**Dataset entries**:
[Start of Attachment]
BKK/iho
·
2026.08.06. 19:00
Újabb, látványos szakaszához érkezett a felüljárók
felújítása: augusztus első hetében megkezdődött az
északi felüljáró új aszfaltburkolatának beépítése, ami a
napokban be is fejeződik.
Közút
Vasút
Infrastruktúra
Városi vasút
[End of Attachment]
**TASK DIRECTIONS**:
Keep to the lines from the one containing "2026.08.06. 19:00" to the end of the entries above, and retype them exactly.

**OUTPUT OF THE EXERCISE**:
2026.08.06. 19:00
Újabb, látványos szakaszához érkezett a felüljárók
felújítása: augusztus első hetében megkezdődött az
északi felüljáró új aszfaltburkolatának beépítése, ami a
napokban be is fejeződik.
Közút
Vasút
Infrastruktúra
Városi vasút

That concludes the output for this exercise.